The entire mold remediation process was difficult beyond words and one that I still have grieved in different ways. For all of y'all who have lost things in natural disasters or because of something similar. I am so sorry for your loss. I never understood what that would feel like and my heart truly breaks for you. I hope that you were met in love like I was. My students are incredible.
Church
One of the things that I was most excited about was getting back involved in a church community and finding other people my age (single and married). Honestly... it has been hard to do this with COVID. It definitely has made this moving process feel a lot lonelier and I know that I am not the only one feeling this way right now. At this point we are continuing to listen to church online but I hope that in the future this can change and change quickly.
Social/Friendships
COVID has made this a more complicated process and with my fragile immune system it is not as easy as I would like it to be to just get together with old friends and develop new friendships. If I am honest (and anyone who has moved understands this completely) it takes a lot of effort and time to develop friendships and at this point with all of the change that I am experiencing I am needing to guard my energy levels really carefully. I am so grateful to have connected with some of the people that I teach with and other friends from the past and some new friends.
I think anyone who moves understands all of the emotions that come with finding your "place" in a new space.

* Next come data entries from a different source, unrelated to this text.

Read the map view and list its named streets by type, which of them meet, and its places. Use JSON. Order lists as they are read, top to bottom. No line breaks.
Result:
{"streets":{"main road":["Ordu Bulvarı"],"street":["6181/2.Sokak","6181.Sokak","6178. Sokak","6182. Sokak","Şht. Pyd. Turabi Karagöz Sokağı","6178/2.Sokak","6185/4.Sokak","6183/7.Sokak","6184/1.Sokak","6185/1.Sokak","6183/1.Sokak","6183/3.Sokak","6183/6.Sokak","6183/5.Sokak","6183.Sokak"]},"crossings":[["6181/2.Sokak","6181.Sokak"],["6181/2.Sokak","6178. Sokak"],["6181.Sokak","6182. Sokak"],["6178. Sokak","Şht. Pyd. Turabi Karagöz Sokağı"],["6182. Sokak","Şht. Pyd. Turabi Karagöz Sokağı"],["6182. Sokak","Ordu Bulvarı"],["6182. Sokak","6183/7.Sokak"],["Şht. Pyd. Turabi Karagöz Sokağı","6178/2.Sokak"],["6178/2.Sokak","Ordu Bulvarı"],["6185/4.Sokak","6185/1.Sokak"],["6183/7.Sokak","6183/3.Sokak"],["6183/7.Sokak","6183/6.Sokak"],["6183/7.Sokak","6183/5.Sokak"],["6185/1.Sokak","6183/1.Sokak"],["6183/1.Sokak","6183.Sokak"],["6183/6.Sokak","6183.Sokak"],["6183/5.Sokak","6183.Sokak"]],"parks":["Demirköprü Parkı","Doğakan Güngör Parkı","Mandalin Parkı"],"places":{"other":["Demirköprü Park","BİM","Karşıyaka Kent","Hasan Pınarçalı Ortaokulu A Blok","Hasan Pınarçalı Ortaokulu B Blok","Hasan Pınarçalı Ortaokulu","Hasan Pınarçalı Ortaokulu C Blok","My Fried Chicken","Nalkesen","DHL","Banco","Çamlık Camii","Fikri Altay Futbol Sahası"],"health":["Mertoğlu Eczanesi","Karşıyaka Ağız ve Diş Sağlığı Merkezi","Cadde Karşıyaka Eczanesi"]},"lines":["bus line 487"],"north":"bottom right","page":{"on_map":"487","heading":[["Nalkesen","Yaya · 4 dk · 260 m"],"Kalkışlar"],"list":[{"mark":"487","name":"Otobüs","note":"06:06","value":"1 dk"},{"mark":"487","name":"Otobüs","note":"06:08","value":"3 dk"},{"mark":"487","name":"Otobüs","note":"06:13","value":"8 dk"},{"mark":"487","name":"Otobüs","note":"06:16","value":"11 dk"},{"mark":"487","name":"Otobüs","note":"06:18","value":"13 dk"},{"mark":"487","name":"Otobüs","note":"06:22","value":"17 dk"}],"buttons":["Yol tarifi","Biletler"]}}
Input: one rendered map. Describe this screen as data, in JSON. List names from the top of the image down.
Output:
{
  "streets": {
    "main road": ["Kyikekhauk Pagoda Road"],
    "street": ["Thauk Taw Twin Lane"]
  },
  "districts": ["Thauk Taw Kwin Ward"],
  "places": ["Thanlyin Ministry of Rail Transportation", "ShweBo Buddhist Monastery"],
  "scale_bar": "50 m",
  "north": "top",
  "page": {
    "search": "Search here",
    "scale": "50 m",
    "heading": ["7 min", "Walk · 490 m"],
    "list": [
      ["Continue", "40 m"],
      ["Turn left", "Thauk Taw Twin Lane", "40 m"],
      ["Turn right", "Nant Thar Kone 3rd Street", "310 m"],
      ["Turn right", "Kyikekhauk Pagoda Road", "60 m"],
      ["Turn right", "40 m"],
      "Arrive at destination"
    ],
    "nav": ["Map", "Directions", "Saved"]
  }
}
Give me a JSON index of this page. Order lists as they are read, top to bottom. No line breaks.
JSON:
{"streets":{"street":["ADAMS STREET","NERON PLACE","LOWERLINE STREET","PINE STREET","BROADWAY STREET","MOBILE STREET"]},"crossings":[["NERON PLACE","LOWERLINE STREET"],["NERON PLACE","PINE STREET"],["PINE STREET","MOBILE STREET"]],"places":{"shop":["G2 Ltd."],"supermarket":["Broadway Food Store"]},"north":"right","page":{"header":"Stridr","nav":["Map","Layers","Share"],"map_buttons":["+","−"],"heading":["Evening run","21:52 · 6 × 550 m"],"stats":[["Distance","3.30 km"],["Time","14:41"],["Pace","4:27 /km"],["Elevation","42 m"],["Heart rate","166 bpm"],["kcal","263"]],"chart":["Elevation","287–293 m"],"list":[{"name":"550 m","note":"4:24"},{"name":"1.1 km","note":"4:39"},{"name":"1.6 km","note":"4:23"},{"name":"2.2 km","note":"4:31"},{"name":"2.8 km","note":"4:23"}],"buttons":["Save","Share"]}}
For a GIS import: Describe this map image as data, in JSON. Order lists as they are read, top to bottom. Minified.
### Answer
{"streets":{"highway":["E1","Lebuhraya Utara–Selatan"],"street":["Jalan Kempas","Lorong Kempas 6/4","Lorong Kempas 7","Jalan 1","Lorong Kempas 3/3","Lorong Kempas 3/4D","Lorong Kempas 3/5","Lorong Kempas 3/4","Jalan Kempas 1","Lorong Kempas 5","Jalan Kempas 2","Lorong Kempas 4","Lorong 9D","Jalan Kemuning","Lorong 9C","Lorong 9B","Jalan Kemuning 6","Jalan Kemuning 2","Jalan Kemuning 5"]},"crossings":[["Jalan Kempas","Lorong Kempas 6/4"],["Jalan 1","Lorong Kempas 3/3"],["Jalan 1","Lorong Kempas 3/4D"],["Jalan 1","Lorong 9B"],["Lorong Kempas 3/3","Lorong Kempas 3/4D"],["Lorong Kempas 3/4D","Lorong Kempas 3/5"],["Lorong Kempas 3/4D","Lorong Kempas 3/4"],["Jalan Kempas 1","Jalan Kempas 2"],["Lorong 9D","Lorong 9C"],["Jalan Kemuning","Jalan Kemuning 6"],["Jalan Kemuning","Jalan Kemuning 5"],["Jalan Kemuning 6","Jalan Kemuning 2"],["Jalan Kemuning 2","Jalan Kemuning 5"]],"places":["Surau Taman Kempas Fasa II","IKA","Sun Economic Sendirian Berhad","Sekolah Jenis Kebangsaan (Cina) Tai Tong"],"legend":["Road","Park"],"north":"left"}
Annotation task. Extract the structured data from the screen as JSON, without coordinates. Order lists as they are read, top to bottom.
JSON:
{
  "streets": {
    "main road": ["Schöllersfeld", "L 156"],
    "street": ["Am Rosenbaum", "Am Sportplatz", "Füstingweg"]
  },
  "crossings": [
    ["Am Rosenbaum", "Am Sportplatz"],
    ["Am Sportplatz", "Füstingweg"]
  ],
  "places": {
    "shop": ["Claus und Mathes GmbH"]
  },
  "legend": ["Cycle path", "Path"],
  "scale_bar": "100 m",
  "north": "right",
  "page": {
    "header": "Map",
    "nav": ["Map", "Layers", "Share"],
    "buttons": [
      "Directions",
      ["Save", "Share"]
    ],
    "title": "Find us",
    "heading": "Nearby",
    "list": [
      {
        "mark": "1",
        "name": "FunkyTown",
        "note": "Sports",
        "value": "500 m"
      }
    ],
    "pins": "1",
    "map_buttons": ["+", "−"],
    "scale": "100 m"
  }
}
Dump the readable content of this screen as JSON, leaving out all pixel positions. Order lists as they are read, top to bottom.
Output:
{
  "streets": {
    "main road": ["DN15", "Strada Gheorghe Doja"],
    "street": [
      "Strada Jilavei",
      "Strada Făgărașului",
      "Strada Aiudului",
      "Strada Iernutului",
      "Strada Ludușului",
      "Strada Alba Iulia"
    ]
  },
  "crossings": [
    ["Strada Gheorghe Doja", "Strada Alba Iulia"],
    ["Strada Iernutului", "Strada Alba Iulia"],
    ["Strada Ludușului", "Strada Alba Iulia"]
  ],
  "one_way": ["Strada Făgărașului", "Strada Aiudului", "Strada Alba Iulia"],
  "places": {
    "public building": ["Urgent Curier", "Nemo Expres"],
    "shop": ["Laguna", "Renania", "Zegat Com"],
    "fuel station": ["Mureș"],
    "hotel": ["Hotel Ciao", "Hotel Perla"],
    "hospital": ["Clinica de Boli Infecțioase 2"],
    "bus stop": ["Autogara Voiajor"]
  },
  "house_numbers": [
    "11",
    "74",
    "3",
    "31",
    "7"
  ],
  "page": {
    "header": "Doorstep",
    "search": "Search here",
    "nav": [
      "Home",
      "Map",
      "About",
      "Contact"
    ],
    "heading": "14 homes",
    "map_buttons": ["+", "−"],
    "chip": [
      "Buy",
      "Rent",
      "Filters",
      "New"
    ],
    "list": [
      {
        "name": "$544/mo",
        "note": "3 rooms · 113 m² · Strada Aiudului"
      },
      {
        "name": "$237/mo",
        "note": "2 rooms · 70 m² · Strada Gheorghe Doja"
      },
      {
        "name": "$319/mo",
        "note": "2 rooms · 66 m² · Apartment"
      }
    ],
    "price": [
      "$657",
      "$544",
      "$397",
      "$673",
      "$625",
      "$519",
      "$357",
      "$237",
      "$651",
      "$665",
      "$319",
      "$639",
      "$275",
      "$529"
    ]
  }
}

I miss my friends from up in New York/Vermont a lot and I am grateful for grace in just giving myself time to adjust. I definitely don't have the social life that I would like to have, but again I think some of it is a mixture between moving, adjusting, work schedule, and COVID.
Dating
I am giggling as I write this... besides almost falling off of a mountain (Senior classes who are reading this... you know what I am talking about *smiles*)... I would say there is nothing happening in this department right now. Haha. I am giggling because I would say this is one of my most asked questions. For personal reasons I have always kept my dating life private on this blog (out of respect to the men and out of respect for just the need for a personal boundary line) but right now... no, I am not secretly hiding any secret story. Yes, I have been asked this numerous times. *haha*
COVID does complicate dating (this could be an entire post in itself) but it is difficult and it is just hard right now for this season of life. As y'all know (because I have discussed this on the blog) I do long to be married and would love to dating right now.... so I appreciate your continued prayers for this area of my life. Y'all are the best.
Thank you so much for reading today... I am so grateful for your prayers, for your love, and for your support in this time of transition and change. It is hard to believe that it has been 6 months since the last update and I plan to start doing this as a monthly update and I look forward to sharing next month the adventures of Month 9 that God has in store.